Our workshops received very positive feedback from academic leaders, who took back lessons to use in their everyday work. Most importantly, our analysis of data from the OSU Culture Survey shows that gender gaps in faculty satisfaction have eased over the course of our work.
2) Peer Mentoring For Women Faculty
The peer mentoring model convenes groups of individuals to solve problems in real time by drawing upon the wisdom of the group. We convened women scientists and engineers in safe and confidential groups over a three-year period and engaged them in facilitated conversations about workplace issues. Participants reported they felt greatly supported, found solutions to difficult problems, and advanced in their careers as a result.
3) Entrepreneurship Training for Women Faculty
Women scientists and engineers underperform in commercializing their research, and we developed a curriculum (Project REACH) to spark their interest and give them tools to enter the world of entrepreneurial activity. Using a cohort model, we offered workshops on the world of commercialization, team-building, financing, and personal aptitude assessment. Followup surveys show that our curriculum indeed had the desired effects: women developed more partnership with industries and filed more patent disclosures. We used those experiences to mount two highly successful national conferences on entrepreneurship and gender in science, and currently are working to export our experience to other institutions.

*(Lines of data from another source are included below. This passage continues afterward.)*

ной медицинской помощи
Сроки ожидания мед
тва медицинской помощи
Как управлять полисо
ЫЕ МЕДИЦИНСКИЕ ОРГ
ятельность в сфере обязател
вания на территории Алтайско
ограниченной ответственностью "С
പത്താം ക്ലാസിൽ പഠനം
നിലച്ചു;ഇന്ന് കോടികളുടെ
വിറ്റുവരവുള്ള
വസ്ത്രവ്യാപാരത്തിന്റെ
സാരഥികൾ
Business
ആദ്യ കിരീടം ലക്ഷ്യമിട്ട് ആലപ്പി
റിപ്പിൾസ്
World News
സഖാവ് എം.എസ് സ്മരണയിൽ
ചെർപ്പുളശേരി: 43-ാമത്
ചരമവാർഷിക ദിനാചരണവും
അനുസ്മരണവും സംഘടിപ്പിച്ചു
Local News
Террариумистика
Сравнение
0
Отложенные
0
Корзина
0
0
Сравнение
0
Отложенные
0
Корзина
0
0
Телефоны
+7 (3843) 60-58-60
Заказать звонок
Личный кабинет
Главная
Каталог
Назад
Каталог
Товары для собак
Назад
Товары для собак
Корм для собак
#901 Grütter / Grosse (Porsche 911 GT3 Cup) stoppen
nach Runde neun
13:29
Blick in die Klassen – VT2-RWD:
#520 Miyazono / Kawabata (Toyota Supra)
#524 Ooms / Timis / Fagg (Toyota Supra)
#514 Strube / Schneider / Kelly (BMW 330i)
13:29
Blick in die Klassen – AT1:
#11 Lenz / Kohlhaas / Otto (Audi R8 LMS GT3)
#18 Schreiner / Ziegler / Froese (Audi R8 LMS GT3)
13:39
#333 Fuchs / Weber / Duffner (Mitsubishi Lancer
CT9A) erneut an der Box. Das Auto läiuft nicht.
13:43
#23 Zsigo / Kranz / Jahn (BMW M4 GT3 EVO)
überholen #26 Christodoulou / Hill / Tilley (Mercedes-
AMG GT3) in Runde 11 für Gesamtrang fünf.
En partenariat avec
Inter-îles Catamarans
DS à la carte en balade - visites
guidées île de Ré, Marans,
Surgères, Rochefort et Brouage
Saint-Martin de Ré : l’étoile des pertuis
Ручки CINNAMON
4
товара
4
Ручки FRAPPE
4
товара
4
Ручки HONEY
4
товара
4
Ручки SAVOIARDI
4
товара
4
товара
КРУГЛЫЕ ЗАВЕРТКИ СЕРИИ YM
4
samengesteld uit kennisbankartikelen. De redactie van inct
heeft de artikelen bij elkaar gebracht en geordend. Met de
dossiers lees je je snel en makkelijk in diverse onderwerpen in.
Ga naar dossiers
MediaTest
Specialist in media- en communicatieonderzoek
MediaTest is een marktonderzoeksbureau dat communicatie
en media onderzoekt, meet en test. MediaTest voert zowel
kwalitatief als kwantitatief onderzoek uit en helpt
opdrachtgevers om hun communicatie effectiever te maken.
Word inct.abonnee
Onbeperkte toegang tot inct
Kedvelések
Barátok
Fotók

4) Action Learning Teams for Cultural Change
Action learning is a technique often used in the private sector to identify, challenge, and change aspects of local culture that do not advance the company’s mission. We convened action learning teams of science faculty to explore issues of department culture that impede women’s progress; those teams developed reports that have been implemented. Even so, we found that the action learning platform is not well suited to academic institutions, which are highly decentralized relative to the private sector.
Additional programs included workshops for postdoctoral scientists of color, development of a Higher Education Recruitment Consortium, and analysis of access to resources and career satisfaction. Ohio State also instituted an Office of Gender Initiatives in STEMM (stemm.osu.edu) to continue our work now that the grant period has ended.